The News
South Korea was hit by upheaval as authorities sought an arrest warrant for the country’s impeached President Yoon Suk Yeol while investigators launched a wide-ranging inquiry into a plane crash that killed 179 people.
Law enforcement plans to question Yoon over allegations of abuse of power and insurrection linked to his short-lived imposition of martial law in early December. The South Korean Parliament last week also impeached Prime Minister and then-acting President Han Duck-soo.
SIGNALS
Disaster response may be more difficult amid political crisis
The two events may be ostensibly unrelated, but concerns have already been raised over acting President Choi Sang-mok’s ability to guide a disaster response while he continues to serve as both finance minister and deputy prime minister, The Guardian wrote. The country’s financial markets are reacting to the uncertainty: South Korea shares closed nearly 10% lower in 2024, Markets Insider reported, and trading is likely to be “highly volatile” in January, an analyst said.

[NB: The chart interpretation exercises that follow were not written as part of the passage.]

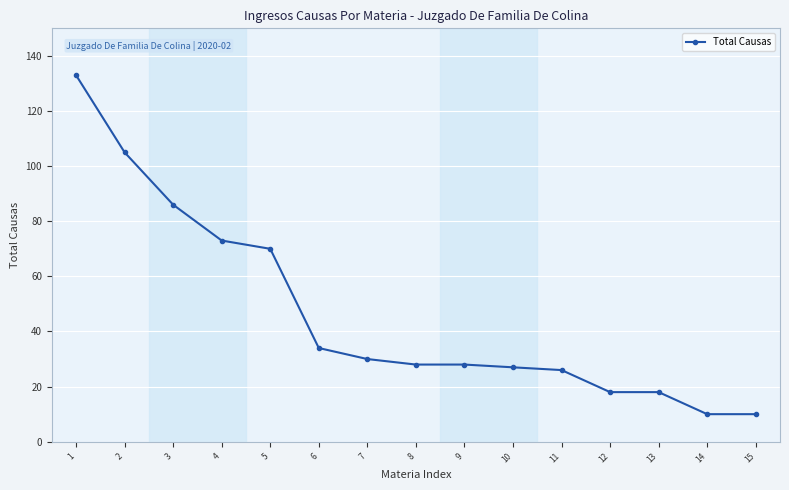

What is the difference between the maximum and minimum values?

123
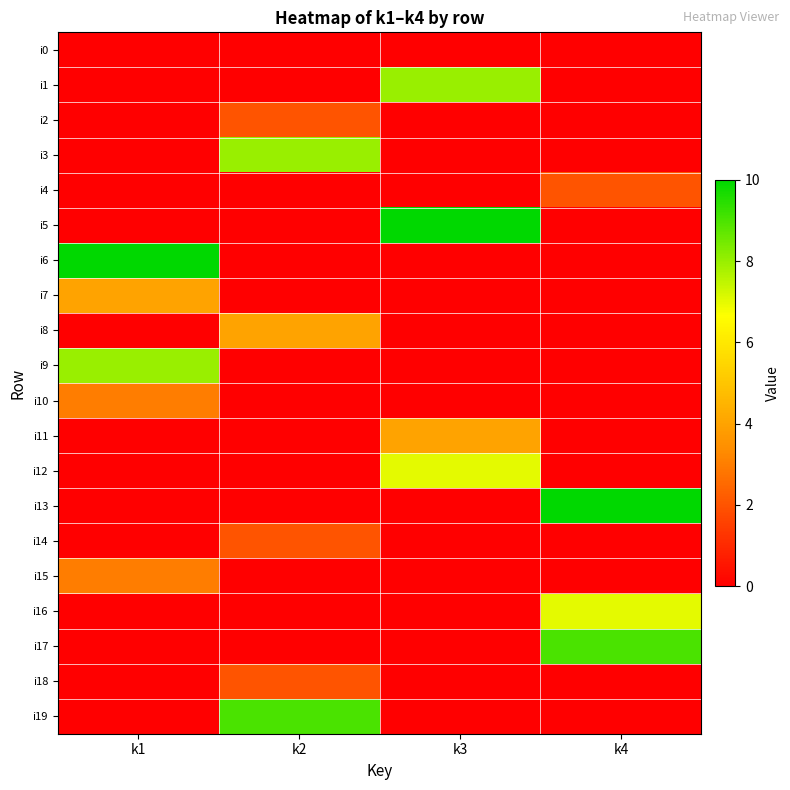

Reading left to right, what are all the values shown in this chart?

i0: k1=0	k2=0	k3=0	k4=0
i1: k1=0	k2=0	k3=8	k4=0
i2: k1=0	k2=2	k3=0	k4=0
i3: k1=0	k2=8	k3=0	k4=0
i4: k1=0	k2=0	k3=0	k4=2
i5: k1=0	k2=0	k3=10	k4=0
i6: k1=10	k2=0	k3=0	k4=0
i7: k1=4	k2=0	k3=0	k4=0
i8: k1=0	k2=4	k3=0	k4=0
i9: k1=8	k2=0	k3=0	k4=0
i10: k1=3	k2=0	k3=0	k4=0
i11: k1=0	k2=0	k3=4	k4=0
i12: k1=0	k2=0	k3=7	k4=0
i13: k1=0	k2=0	k3=0	k4=10
i14: k1=0	k2=2	k3=0	k4=0
i15: k1=3	k2=0	k3=0	k4=0
i16: k1=0	k2=0	k3=0	k4=7
i17: k1=0	k2=0	k3=0	k4=9
i18: k1=0	k2=2	k3=0	k4=0
i19: k1=0	k2=9	k3=0	k4=0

Political uncertainty ‘couldn’t come at a worse time’ for the West
South Korea’s political turmoil “couldn’t come at a worse time” for its Western allies as tensions rise with China, North Korea, and Russia, Al Jazeera noted. It could be eight months before a new president is elected, long after US President-elect Donald Trump takes office in January, which will make it “challenging to have high-level strategic coordination” or make progress on key issues for the US-Japan-South Korea alliance in 2025, an Indo-Pacific expert wrote for the Atlantic Council. North Korea has been remarkably silent on its neighbor’s domestic crisis, perhaps because the regime currently favors coexistence over unification and is more focused on developing relations with China and Russia, an East Asia expert argued.